My The Ur-Dragon deck needed the best possible manabase and a few more shiny Dragons. I couldn’t go to my school to teach, or go much of anywhere, so I embarked on a quest for dual lands and foil Dragons.

I moved a lot of cardboard, and in late 2020/early 2021, I got most of the blue duals, generally in MP/LP condition. Near Mint is hard to assess online, and getting flawed duals made for an easy strategy: I’d take those duals to the next big Magic event and upgrade them. Worked like a charm once Magic Cons started up again.

All of 2021 was me getting new and shiny dragons very early in their cycles for much too much, compared to the prices they would be at within a couple months. In 2022 and 2023, I went through ups and downs for my CS use, but my goal was always the same to turn old stuff I wasn’t using into new shiny things I wanted to use.

That’s been the marvel of asynchronous trading for me, and lots of others. We’ve all turned lots of things that we didn’t want to have around into the things we want to have. I’ve learned a ton about negotiation, about shipping tricks, and done it in such a low-pressure environment. I used to use other platforms, where folks listed all their cards, and I’d list mine, then we have to choose what we want and negotiate over every darn penny.

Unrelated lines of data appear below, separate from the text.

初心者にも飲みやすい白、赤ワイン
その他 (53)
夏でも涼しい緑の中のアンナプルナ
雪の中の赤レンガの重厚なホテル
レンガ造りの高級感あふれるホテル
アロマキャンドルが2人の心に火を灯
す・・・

I’m really going to miss Cardsphere. The experience, the community, the satisfaction of building up a big balance and then blowing it all on sweet duals or foils. It’s been a lot of fun doing the trading, and the writing, and I hope all of you enjoyed your time on Cardsphere as much as I did. "The days of the Cardsphere have passed, for the great Age was over and and end was come to the story and the song of those times."

Credit to Tolkien, who writes much better than I do about the sadness that comes with the end of an era. May you all find value in unexpected places.